*Task objective*
Render every line from the start of the records through the line containing "mixologie. A od" as a numbered list, including that final line and leaving out any blank lines.

*Records shown*

-*-*-

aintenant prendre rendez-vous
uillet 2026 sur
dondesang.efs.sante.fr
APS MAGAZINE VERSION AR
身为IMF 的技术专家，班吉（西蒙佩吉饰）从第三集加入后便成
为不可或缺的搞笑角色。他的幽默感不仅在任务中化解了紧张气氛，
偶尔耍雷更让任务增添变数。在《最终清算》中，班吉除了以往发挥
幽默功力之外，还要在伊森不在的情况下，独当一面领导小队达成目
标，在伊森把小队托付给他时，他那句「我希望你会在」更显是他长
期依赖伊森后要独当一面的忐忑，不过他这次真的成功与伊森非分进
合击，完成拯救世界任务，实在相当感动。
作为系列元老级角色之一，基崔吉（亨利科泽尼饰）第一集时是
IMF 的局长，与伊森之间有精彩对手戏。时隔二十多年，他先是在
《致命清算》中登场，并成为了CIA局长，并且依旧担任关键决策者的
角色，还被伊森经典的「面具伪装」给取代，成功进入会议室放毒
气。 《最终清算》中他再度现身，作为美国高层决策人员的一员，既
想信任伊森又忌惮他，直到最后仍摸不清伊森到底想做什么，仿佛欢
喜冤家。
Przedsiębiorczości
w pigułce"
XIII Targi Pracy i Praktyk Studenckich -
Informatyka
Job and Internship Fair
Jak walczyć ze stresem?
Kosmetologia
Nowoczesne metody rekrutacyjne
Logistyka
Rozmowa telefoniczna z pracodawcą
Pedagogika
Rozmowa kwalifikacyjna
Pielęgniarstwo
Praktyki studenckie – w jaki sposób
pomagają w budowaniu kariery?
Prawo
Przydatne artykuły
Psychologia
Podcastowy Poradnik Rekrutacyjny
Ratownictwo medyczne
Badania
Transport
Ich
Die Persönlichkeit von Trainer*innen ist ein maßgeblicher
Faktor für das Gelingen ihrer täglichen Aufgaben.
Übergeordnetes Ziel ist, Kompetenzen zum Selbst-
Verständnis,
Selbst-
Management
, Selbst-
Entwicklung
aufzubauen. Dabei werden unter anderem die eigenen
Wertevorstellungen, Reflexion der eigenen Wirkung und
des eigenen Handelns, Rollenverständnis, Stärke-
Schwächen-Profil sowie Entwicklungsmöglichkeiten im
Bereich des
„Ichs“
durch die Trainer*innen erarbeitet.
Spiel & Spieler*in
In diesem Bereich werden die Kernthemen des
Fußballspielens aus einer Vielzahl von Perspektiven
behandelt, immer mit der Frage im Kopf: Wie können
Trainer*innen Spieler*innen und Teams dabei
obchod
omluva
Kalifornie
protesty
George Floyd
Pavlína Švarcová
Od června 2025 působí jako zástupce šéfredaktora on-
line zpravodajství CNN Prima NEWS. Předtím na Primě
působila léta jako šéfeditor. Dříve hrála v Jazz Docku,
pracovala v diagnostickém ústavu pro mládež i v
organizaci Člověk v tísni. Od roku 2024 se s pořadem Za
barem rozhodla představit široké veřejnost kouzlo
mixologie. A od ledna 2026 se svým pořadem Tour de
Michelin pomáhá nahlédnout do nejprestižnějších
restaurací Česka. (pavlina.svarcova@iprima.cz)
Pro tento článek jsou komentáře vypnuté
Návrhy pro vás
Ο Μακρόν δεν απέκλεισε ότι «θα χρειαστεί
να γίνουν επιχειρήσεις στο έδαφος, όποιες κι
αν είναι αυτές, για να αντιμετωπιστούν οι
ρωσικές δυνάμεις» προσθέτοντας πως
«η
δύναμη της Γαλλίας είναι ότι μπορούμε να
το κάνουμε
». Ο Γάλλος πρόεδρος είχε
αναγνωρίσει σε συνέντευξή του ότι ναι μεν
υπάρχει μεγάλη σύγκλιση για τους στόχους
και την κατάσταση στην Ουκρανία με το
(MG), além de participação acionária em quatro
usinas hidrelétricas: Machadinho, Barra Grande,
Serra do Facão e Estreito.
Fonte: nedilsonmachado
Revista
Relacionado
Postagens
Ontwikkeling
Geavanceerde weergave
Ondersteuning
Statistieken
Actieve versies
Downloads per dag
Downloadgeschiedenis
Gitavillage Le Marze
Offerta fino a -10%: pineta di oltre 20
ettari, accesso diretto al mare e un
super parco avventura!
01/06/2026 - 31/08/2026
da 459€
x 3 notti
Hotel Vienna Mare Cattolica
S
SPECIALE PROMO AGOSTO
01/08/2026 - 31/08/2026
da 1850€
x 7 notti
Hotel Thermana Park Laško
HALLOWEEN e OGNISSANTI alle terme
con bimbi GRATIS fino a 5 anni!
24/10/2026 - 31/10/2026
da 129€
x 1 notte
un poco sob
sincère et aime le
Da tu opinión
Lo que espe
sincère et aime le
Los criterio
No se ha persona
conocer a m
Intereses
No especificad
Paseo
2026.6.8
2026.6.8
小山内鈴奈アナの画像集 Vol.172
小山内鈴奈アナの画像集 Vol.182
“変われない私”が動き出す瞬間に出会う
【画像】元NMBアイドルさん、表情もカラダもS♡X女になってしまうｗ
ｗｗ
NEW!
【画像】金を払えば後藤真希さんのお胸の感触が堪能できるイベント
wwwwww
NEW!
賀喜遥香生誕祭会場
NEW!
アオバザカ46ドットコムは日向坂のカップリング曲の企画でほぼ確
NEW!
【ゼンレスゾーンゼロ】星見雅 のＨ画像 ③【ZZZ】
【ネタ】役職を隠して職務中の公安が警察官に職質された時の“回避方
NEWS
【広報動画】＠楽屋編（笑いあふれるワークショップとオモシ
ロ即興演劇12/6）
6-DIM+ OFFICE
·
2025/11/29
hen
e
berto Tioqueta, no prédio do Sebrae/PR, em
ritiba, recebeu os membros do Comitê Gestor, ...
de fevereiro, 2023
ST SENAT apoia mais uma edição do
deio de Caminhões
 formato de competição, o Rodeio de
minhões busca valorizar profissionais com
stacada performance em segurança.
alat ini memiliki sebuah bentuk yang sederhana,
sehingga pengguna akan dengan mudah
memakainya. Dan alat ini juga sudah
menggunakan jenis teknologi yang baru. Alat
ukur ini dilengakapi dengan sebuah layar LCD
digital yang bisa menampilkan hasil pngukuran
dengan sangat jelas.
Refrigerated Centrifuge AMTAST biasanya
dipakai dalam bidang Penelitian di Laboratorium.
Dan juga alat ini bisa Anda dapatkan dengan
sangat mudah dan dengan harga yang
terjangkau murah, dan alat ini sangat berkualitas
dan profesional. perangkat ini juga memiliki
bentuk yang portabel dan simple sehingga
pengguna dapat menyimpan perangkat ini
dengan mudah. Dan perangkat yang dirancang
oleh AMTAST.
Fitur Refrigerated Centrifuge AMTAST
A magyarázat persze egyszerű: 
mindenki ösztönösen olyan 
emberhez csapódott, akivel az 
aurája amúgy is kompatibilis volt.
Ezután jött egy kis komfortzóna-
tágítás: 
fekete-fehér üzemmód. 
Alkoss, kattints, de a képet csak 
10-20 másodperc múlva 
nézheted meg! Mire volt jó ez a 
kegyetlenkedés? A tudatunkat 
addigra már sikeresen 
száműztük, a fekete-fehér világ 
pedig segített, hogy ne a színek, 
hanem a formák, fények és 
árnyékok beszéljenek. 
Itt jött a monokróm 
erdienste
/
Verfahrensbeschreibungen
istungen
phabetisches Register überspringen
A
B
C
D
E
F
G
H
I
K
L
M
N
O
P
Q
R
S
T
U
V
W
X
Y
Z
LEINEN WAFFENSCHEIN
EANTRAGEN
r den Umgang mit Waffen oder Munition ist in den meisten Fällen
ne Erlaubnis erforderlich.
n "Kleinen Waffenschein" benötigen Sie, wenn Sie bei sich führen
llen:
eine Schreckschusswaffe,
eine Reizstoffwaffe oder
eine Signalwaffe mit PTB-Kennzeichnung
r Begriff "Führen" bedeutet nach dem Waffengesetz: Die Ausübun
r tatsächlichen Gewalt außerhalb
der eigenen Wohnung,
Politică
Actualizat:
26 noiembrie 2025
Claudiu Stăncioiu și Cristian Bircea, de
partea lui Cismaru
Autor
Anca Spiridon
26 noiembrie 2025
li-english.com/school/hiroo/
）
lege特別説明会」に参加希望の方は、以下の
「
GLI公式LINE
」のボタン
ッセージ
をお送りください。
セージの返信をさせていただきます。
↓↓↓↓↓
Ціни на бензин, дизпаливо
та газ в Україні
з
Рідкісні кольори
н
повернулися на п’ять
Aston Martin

-*-*-

*Answer below*
1. aintenant prendre rendez-vous
2. uillet 2026 sur
3. dondesang.efs.sante.fr
4. APS MAGAZINE VERSION AR
5. 身为IMF 的技术专家，班吉（西蒙佩吉饰）从第三集加入后便成
6. 为不可或缺的搞笑角色。他的幽默感不仅在任务中化解了紧张气氛，
7. 偶尔耍雷更让任务增添变数。在《最终清算》中，班吉除了以往发挥
8. 幽默功力之外，还要在伊森不在的情况下，独当一面领导小队达成目
9. 标，在伊森把小队托付给他时，他那句「我希望你会在」更显是他长
10. 期依赖伊森后要独当一面的忐忑，不过他这次真的成功与伊森非分进
11. 合击，完成拯救世界任务，实在相当感动。
12. 作为系列元老级角色之一，基崔吉（亨利科泽尼饰）第一集时是
13. IMF 的局长，与伊森之间有精彩对手戏。时隔二十多年，他先是在
14. 《致命清算》中登场，并成为了CIA局长，并且依旧担任关键决策者的
15. 角色，还被伊森经典的「面具伪装」给取代，成功进入会议室放毒
16. 气。 《最终清算》中他再度现身，作为美国高层决策人员的一员，既
17. 想信任伊森又忌惮他，直到最后仍摸不清伊森到底想做什么，仿佛欢
18. 喜冤家。
19. Przedsiębiorczości
20. w pigułce"
21. XIII Targi Pracy i Praktyk Studenckich -
22. Informatyka
23. Job and Internship Fair
24. Jak walczyć ze stresem?
25. Kosmetologia
26. Nowoczesne metody rekrutacyjne
27. Logistyka
28. Rozmowa telefoniczna z pracodawcą
29. Pedagogika
30. Rozmowa kwalifikacyjna
31. Pielęgniarstwo
32. Praktyki studenckie – w jaki sposób
33. pomagają w budowaniu kariery?
34. Prawo
35. Przydatne artykuły
36. Psychologia
37. Podcastowy Poradnik Rekrutacyjny
38. Ratownictwo medyczne
39. Badania
40. Transport
41. Ich
42. Die Persönlichkeit von Trainer*innen ist ein maßgeblicher
43. Faktor für das Gelingen ihrer täglichen Aufgaben.
44. Übergeordnetes Ziel ist, Kompetenzen zum Selbst-
45. Verständnis,
46. Selbst-
47. Management
48. , Selbst-
49. Entwicklung
50. aufzubauen. Dabei werden unter anderem die eigenen
51. Wertevorstellungen, Reflexion der eigenen Wirkung und
52. des eigenen Handelns, Rollenverständnis, Stärke-
53. Schwächen-Profil sowie Entwicklungsmöglichkeiten im
54. Bereich des
55. „Ichs“
56. durch die Trainer*innen erarbeitet.
57. Spiel & Spieler*in
58. In diesem Bereich werden die Kernthemen des
59. Fußballspielens aus einer Vielzahl von Perspektiven
60. behandelt, immer mit der Frage im Kopf: Wie können
61. Trainer*innen Spieler*innen und Teams dabei
62. obchod
63. omluva
64. Kalifornie
65. protesty
66. George Floyd
67. Pavlína Švarcová
68. Od června 2025 působí jako zástupce šéfredaktora on-
69. line zpravodajství CNN Prima NEWS. Předtím na Primě
70. působila léta jako šéfeditor. Dříve hrála v Jazz Docku,
71. pracovala v diagnostickém ústavu pro mládež i v
72. organizaci Člověk v tísni. Od roku 2024 se s pořadem Za
73. barem rozhodla představit široké veřejnost kouzlo
74. mixologie. A od ledna 2026 se svým pořadem Tour de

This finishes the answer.